■ **ACTION ITEM A**
From the post on feedback and peer review, translate this sentence into Spanish: "Feedback means more thinking, more reading, more writing; in short, feedback almost always points to more work."
■ **ACTION ITEM B**
Check each statement against the post on feedback and peer review, answering yes or no and quoting the words from the post that settle it: (i) All five papers the writer sent off were single-authored. (ii) The writer expects the feedback to arrive within a short time. (iii) Feedback can feel overwhelming even when it is mostly positive.
■ **ACTION ITEM C**
Resume the post on feedback and peer review, picking up right after its final sentence.

*** PAGE EXTRACT Section Begins ***

Seeing feedback and peer review as a gift rather than a curse

I have been in the fortunate position of sending off five papers recently that I have been working on for the last several months – a mix of single and co-authored work. The upside is that I have lots to report to my postdoc funders and I have learned even more about writing for publication; the downside is that I am going to be receiving a flurry of feedback on these papers within quite a short space of time, and will have to ingest, consider and respond to this feedback like a grown-up. This part I am feeling apprehensive about.

thewritingcampus.comFeedback, as many of us know, is not easy to receive and hear, even when it is positive. Feedback means more thinking, more reading, more writing; in short, feedback almost always points to more work. Most of the time, when you are finished with a paper or a chapter and you send it off you just would like to be done with it. You have other writing to be getting on with and other things to be doing. Yet, the paper or chapter will come back, with comments, suggestions, criticism and critique (although hopefully more of the latter). You, as the writer (on your own or with co-authors), will need to read all the comments and suggestions, probably a few times, note your responses, and then go back into that paper or chapter you would like to be done with and make changes, revise parts of it, do a little more reading, perhaps revisit data analysis, edit long sentences (if you’re me!). It can feel overwhelming, even when the overall thrust of the feedback is positive and the journal wants to publish your work, or your supervisor thinks you are almost there.

*** PAGE EXTRACT Section Ends ***
*** EXERCISE DATA Section Begins ***

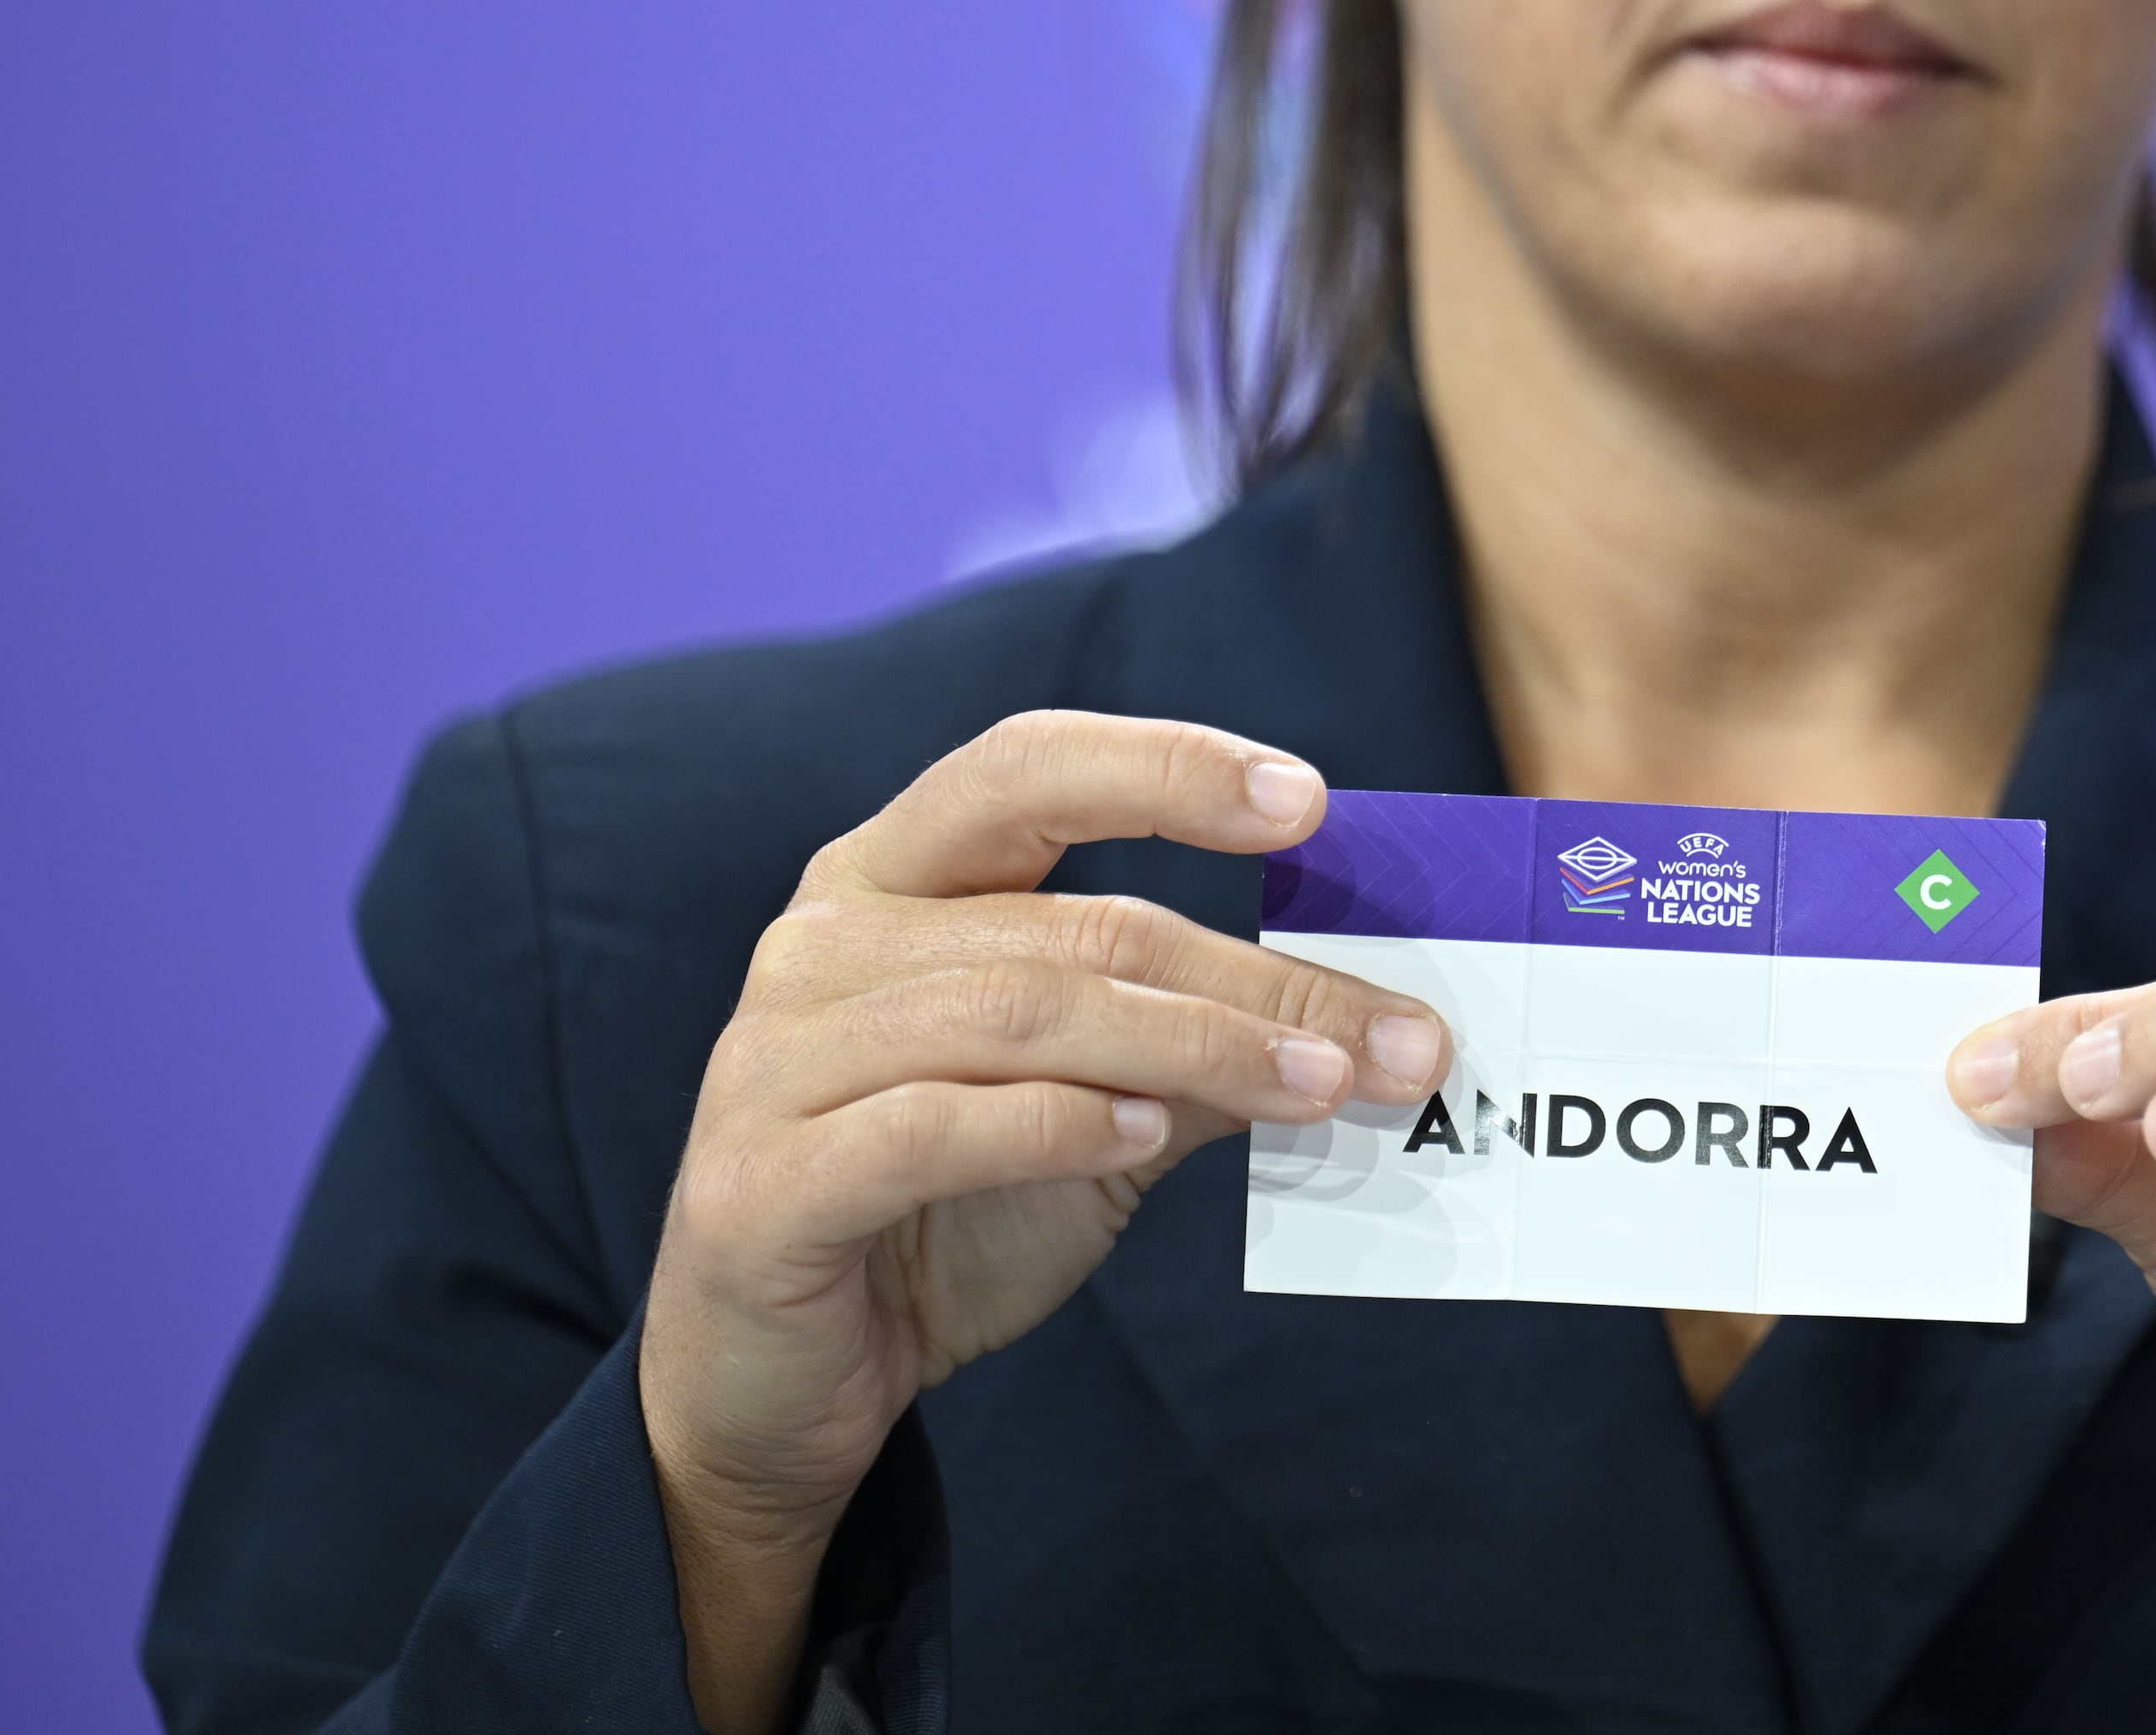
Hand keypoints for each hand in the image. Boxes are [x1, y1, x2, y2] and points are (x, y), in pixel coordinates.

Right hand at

*** EXERCISE DATA Section Ends ***

■ **ANSWER A**
La retroalimentación significa más pensar, más leer, más escribir; en resumen, la retroalimentación casi siempre implica más trabajo.

■ **ANSWER B**
(i) No: "a mix of single and co-authored work."
(ii) Yes: "I am going to be receiving a flurry of feedback on these papers within quite a short space of time."
(iii) Yes: "It can feel overwhelming, even when the overall thrust of the feedback is positive."

■ **ANSWER C**
Cally Guerin has written about learning to see feedback on your writing as a ‘gift’ – as something that can enrich your thinking and writing, rather than take away from it. I like this idea – about giving and receiving feedback. I try, whenever I see the email in my inbox indicating that an editor has reached a decision on a manuscript I have submitted, or a critical friend has read and commented on my work, to remember this: that they are trying to give me a gift. They are offering me another opportunity to think about and revise my work to make it stronger, clearer and more persuasive and convincing to readers.  Even if the decision is to reject this version of my paper, the peer reviewers are not trying to break me down and make me feel terrible about my writing. Rather, they are offering me their insight as readers who would be interested in reading my paper, and perhaps using it in their own research. They are offering me a way of seeing my own work through their eyes, and comments and suggestions that can help me to clarify vagaries, shorten long sentences, bring out my contribution more firmly and so on.

I know that not all supervisors or peer reviewers use their powers for good: there is much feedback students and writers receive that is criticism, and is hurtful, unkind and unhelpful. But, as a journal editor of a few years’ standing, and a writer who is becoming braver at sending my work out to journals that is now receiving feedback, I can say that most peer reviewers really do want to help you develop your ideas and make your paper even better. Most peer reviewers do see their role as giving writers feedback that is a gift, rather than a curse. I spoke to a colleague recently, for example, who has reviewed many articles and supervised many students, and always asks himself: ‘Is the writing ready to publish/move on from? If yes, is there anything that can be improved further, and if no, why not and how could this writer get there?’ If supervisors and peer reviewers worked with a version of these questions, and I believe many do, they would certainly be offering writers new ways to re-read and revise their own work.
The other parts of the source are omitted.